The event was promoted as a response to charges of racism in the Tea Party movement. The banner at the entrance to the event read: “9–12 Project: not racist, not violent, just not silent anymore.” The pastor of the church introduced the meeting, the Tea Party–supported candidates for local office spoke, and all invoked “Christian American history” and the “religion of the founders.” The “9–12 Project” refers both to post-9/11 America (when “divisions didn’t matter”) and to the “nine principles and twelve values” of the group, initiated and promoted by Beck. The “principles” are a distillation of those in The Five Thousand Year Leap, a 1981 book by Cleon Skousen, which was referenced repeatedly by speakers at the event. The book has long been a favorite for Christian schools and homeschoolers and among Reconstructionists despite the fact that Skousen is a Mormon (perhaps because he is also a strong advocate of the free-market Austrian School of economics). I was surprised to learn that Skousen’s book was enjoying a resurgence in popularity as a result of Beck’s promotion and is available in a new edition with a preface by Beck. The fight over the degree to which America was “founded as a Christian nation” is important in that it is a fight over our mythic understanding of ourselves. That is, it is a fight over the narratives through which Americans construct a sense of what it means to be American and perpetuate that sense through the culture and in successive generations.

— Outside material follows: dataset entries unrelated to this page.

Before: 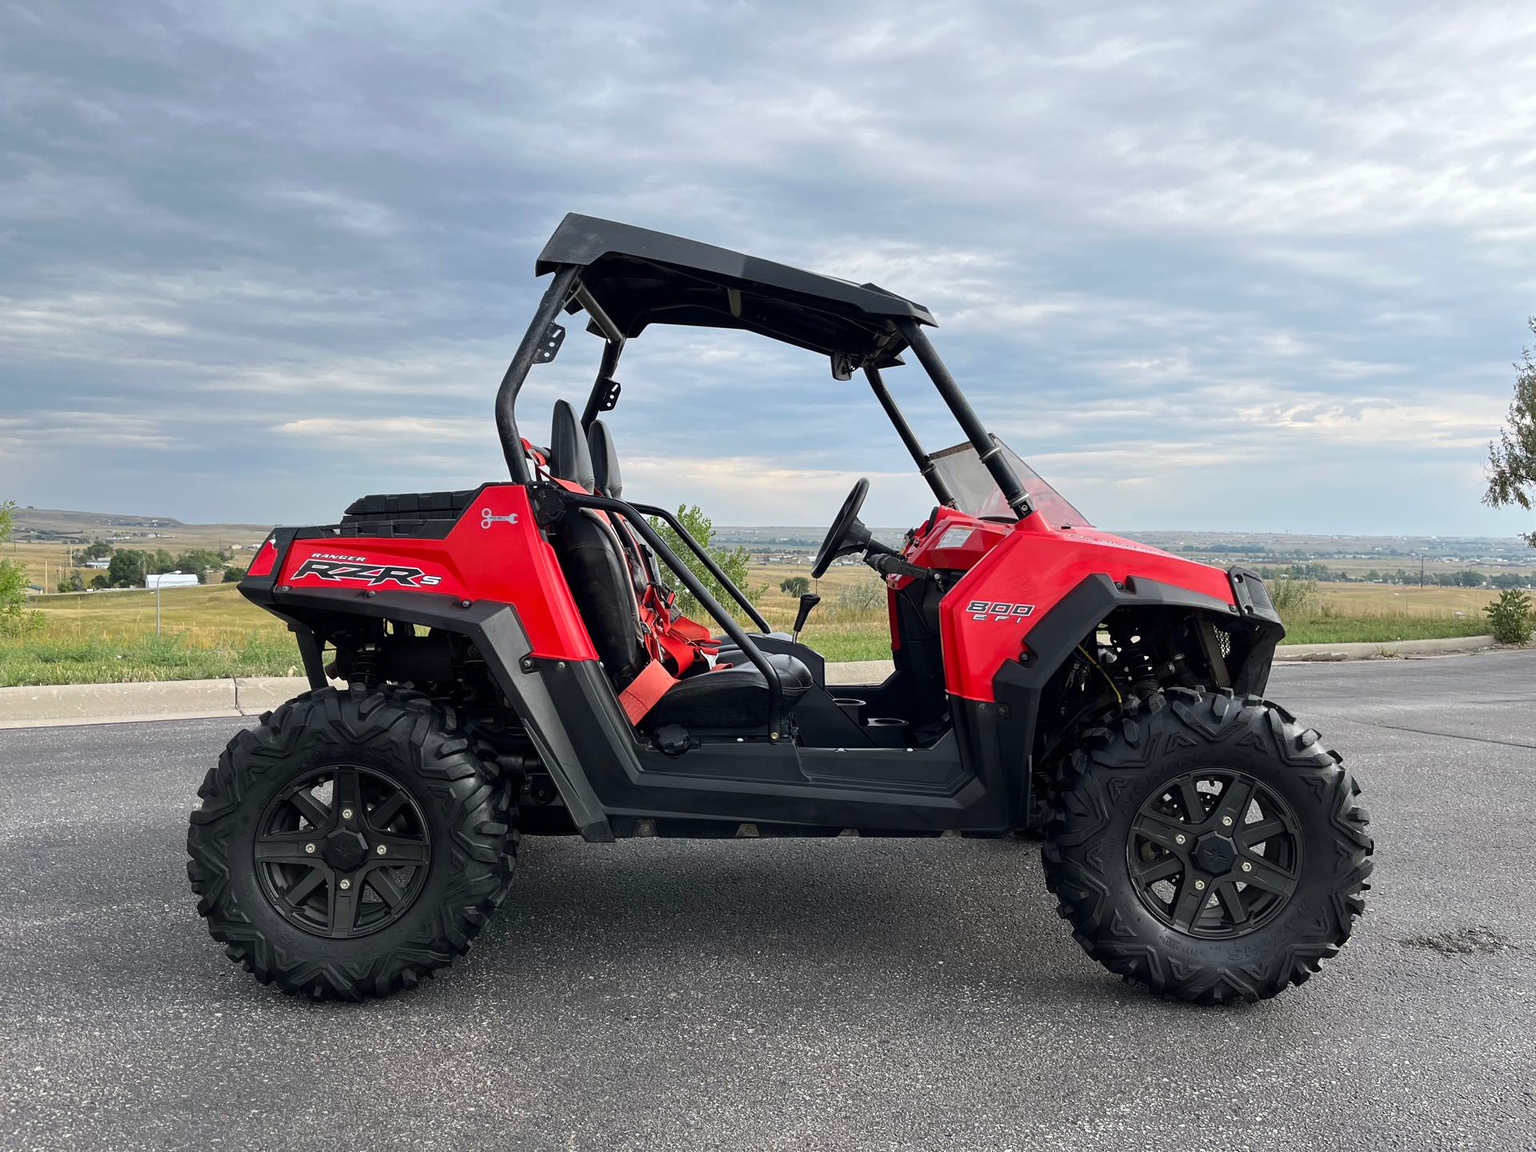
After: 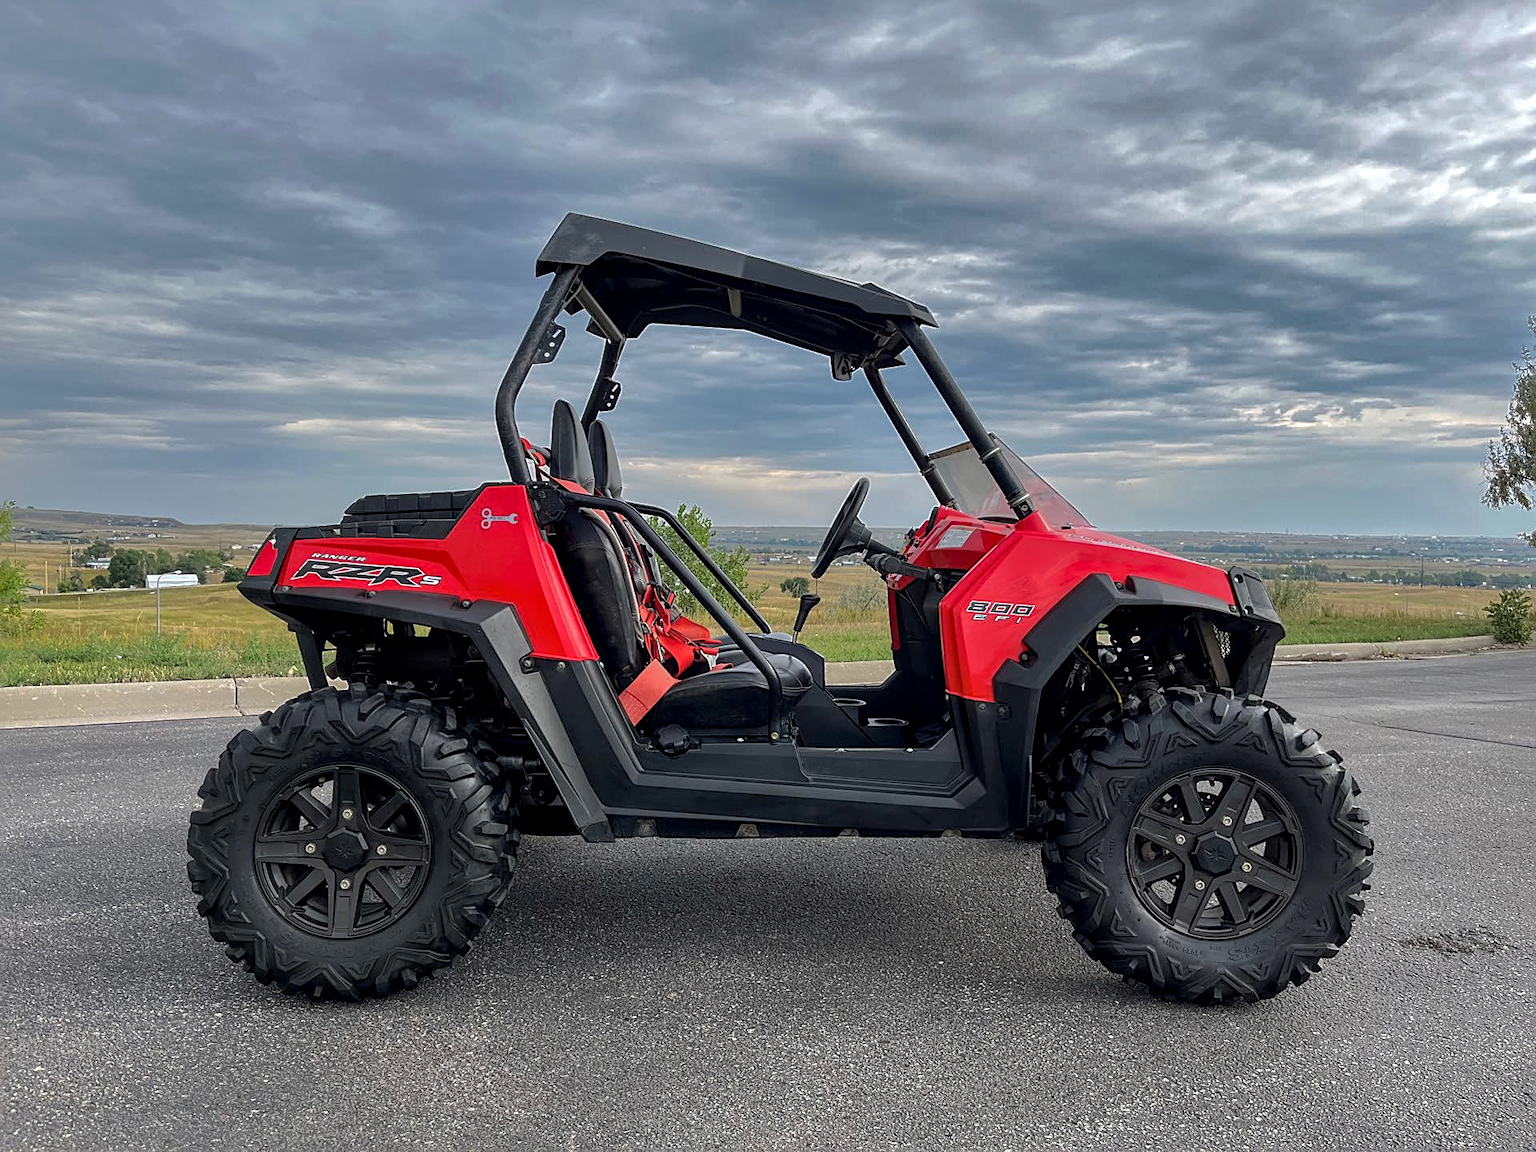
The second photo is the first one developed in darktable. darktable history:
local contrast: on, module defaults
shadows and highlights: shadows 38.58, highlights -74.63
sharpen: on, module defaults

Intended to counter the charges of racism made against the Tea Party movement, the main speaker was an African American, Franz Kebreau, from the National Association for the Advancement of Conservative People of all Colors (NAACPC). The event was in a more rural part of Florida than where I live, and I passed a number of Confederate flags on my way there. I expected an all-white crowd making arguments about “reverse discrimination,” libertarian arguments against violations of state sovereignty (especially with the Civil Rights Act), and maybe even some of the “slavery wasn’t as bad as people say” arguments. What I found surprised me. Kebreau gave a detailed lecture on the history of slavery and racism in America: a profoundly revisionist history. In Kebreau’s narrative, racism is a legacy of slavery, but it was a socially constructed mechanism by which people in power divided, threatened, and manipulated both blacks and whites. Many of the pieces of historical data he marshals in favor of this thesis are not unfamiliar to those who have studied this aspect of American history, but they are probably not as well known among Americans in general: some slave owners were black, not all slaves were black, black Africans played a huge role in the slave trade, and very few Southerners actually owned slaves. While at least most of these points are undeniably true, they were presented with a specific subtext: with the goal of lending credence to the view that contemporary critics of racism make too much of America’s history of slavery. In this view, it is Democrats who are primarily responsible for fostering racism to solidify power. Southern Democrats opposed civil rights laws, voting rights, integration, and so on. Northern Democrats fanned racial tensions by promoting social programs that made African Americans dependent on government. Race-baiting demagogues like Jesse Jackson and the Reverend Al Sharpton perpetuate the divisions today.